0

When I was going through how electric fields are transmitted long distances through a wire, I read that there was accumulation of charges along the surface of the conductor to drive the fields to long distances.

Why do the charges accumulate on the surface of the wire although the field is parallel to that surface? Why can't it be just volume charge driving the field in the wire?

2 Answers2

1

Why will the charges accumulate on surface of the wire although the field is parallel to that surface? Why can't it be just volume charge driving the field in wire?

Regardless of the direction of the electric field with respect to the direction of the conductor, electrical charge will accumulate on the surfaces of the conductor if they have nowhere else to go. This is the case if a conductor is isolated in space. If the conductor is part of a circuit with a source of EMF it need not accumulate. Refer to the diagrams below.

The first diagram below shows a section of an isolated conductor that is not in an electric field (top diagram), and the same section of isolated conductor placed in an electric field perpendicular to the conductor. By convention the direction of the electric field is the direction of the force that a positive charge would experience if placed in the field. Note that electrons move to the left surface of the conductor, being attracted by the field, leaving the right surface positively charged, as the charge has nowhere to go. The electric field produced in the conductor due to the movement of charge is equal and opposite to the external applied electric field so that the net field inside the conductor is zero.
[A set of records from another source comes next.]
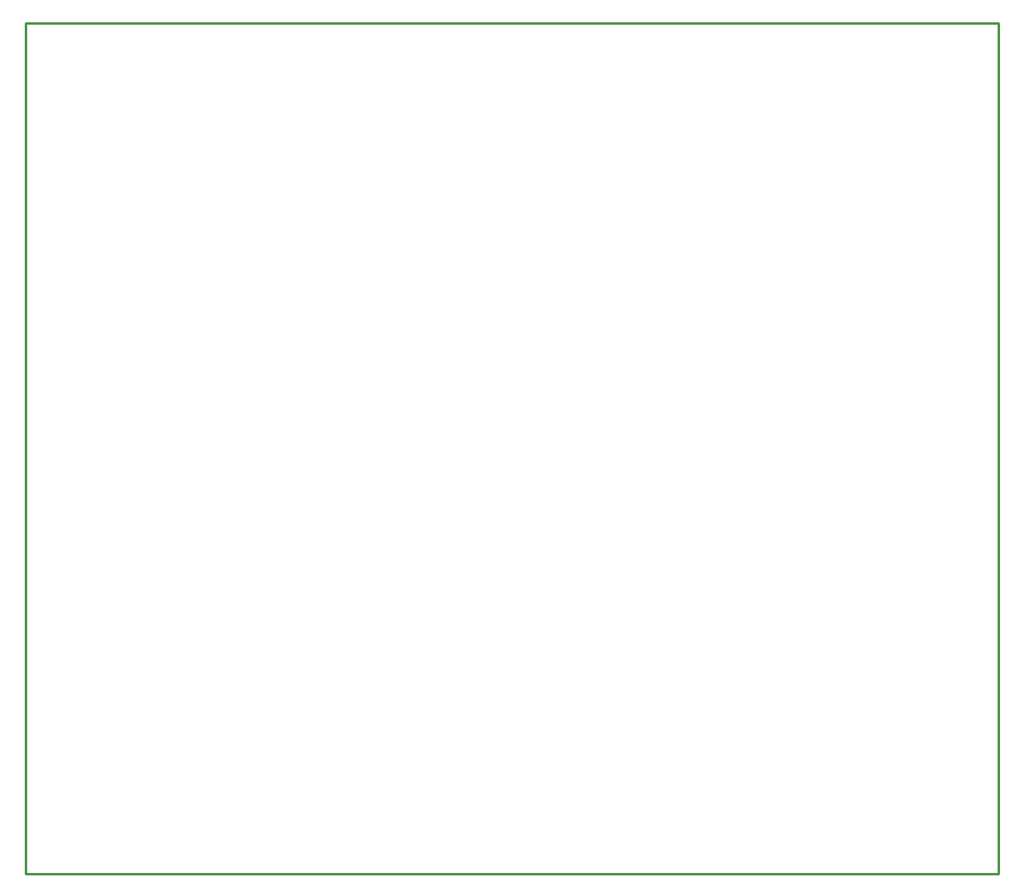
<source format=gko>
G04*
G04 #@! TF.GenerationSoftware,Altium Limited,Altium Designer,18.1.6 (161)*
G04*
G04 Layer_Color=16711935*
%FSTAX24Y24*%
%MOIN*%
G70*
G01*
G75*
%ADD10C,0.0100*%
D10*
X0848Y0365D02*
Y0709D01*
X1241D01*
Y0365D02*
Y0709D01*
X11475Y0365D02*
X1241D01*
X0848D02*
X11475D01*
X0848Y07045D02*
X0848Y0365D01*
X1079D01*
M02*

</source>
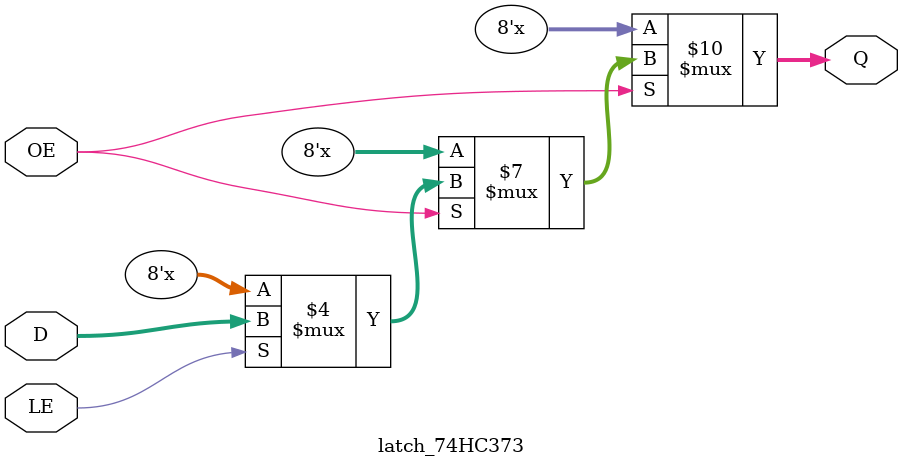
<source format=v>
module latch_74HC373(
	input OE,LE,
	input [7:0] D,
	output reg [7:0] Q
);
	always @ (OE or LE or D)
		if(!OE) Q = 8'bz;//禁止输出，低电平有效
		else if(LE) Q = D;//使能（高电平）和读锁存器模式
endmodule
</source>
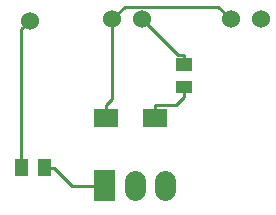
<source format=gtl>
G04 Layer: TopLayer*
G04 EasyEDA v6.4.25, 2021-12-08T09:20:59--6:00*
G04 69f887db25cf48ce9622c15e18288c25,10*
G04 Gerber Generator version 0.2*
G04 Scale: 100 percent, Rotated: No, Reflected: No *
G04 Dimensions in millimeters *
G04 leading zeros omitted , absolute positions ,4 integer and 5 decimal *
%FSLAX45Y45*%
%MOMM*%

%ADD10C,0.2540*%
%ADD11R,1.3770X1.1325*%
%ADD13R,2.0000X1.5930*%
%ADD14C,1.5240*%
%ADD16C,1.8000*%

%LPD*%
D10*
X2584907Y14496874D02*
G01*
X2765653Y14496874D01*
X2832100Y14563321D01*
X2584907Y14389102D02*
G01*
X2584907Y14496874D01*
X2832100Y14648080D02*
G01*
X2832100Y14563321D01*
X2164892Y14389102D02*
G01*
X2164892Y14496874D01*
X3225800Y15227302D02*
G01*
X3119399Y15333703D01*
X2328900Y15333703D01*
X2222500Y15227302D01*
X2222500Y15227302D02*
G01*
X2222500Y14554481D01*
X2164892Y14496874D01*
X1524000Y15214602D02*
G01*
X1452778Y15143380D01*
X1452778Y13970002D01*
X2159000Y13818110D02*
G01*
X1882673Y13818110D01*
X1730781Y13970002D01*
X1646021Y13970002D02*
G01*
X1730781Y13970002D01*
X2476500Y15227302D02*
G01*
X2777718Y14926083D01*
X2832100Y14926083D01*
X2832100Y14841324D02*
G01*
X2832100Y14926083D01*
G36*
X2900949Y14784699D02*
G01*
X2763250Y14784699D01*
X2763250Y14897953D01*
X2900949Y14897953D01*
G37*
D11*
G01*
X2832100Y14648078D03*
G36*
X1509400Y14038849D02*
G01*
X1509400Y13901150D01*
X1396146Y13901150D01*
X1396146Y14038849D01*
G37*
G36*
X1589399Y14038849D02*
G01*
X1589399Y13901150D01*
X1702653Y13901150D01*
X1702653Y14038849D01*
G37*
D13*
G01*
X2584907Y14389100D03*
G01*
X2164892Y14389100D03*
D14*
G01*
X1524000Y15214600D03*
G36*
X2068992Y13948095D02*
G01*
X2248992Y13948095D01*
X2248992Y13688095D01*
X2068992Y13688095D01*
G37*
G01*
X2222500Y15227300D03*
G01*
X2476500Y15227300D03*
G01*
X3225800Y15227300D03*
G01*
X3479800Y15227300D03*
D16*
X2413000Y13858082D02*
G01*
X2413000Y13778082D01*
X2667025Y13857091D02*
G01*
X2667025Y13777092D01*
M02*

</source>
The bottom diagram shows a conductor connected to a battery to form a complete circuit. The battery produces an electric field inside and parallel to the conductor. Electrical charge is therefore free to move in the conductor from one battery terminal to the other, instead of accumulating. By convention, current is the flow of positive charge. So positive charge will flow from the positive terminal of the battery to the negative terminal. This is the same as electrons flowing from the negative terminal to the positive terminal. All conductors (except super conductors) have resistance, so the total drop in electrical potential of the charge as it moves through in the conductor due to its resistance equals the increase in potential provided by the battery.

Bottom line: The difference between the top diagram and bottom diagram is in the top diagram the electrical conductor is isolated in space and the charge has no where to go but accumulate to relieve the force due to the external field, whereas in the bottom diagram the conductor is not isolated in space but connected to a source of EMF that takes charge from one end of the conductor and moves the charge to the other end of the conductor.

Hope this helps. enter image description here

enter image description here

Bob D
  • 81,786
-1

In what context did you read this? But one explanation might be the following. As you have a steady flow of electrons, through a long wire there might be impurities at the surface of the conductor wire. As a result, electrons will be trapped at the impurities on the surface. Over time this might lead to an accumulation of electrons at the surface.

Why do these impurities have a higher probability to be occupied w.r.t. impurities in the bulk of the wire? Well because of the fact that the scattering of electrons with the impurities in the bulk will be much larger, you will have scattering in all three dimensions, whereas at the surface this is not the case. As a result, the electrons won't remain at the impurity in the bulk, in contrast to impurities at the surface.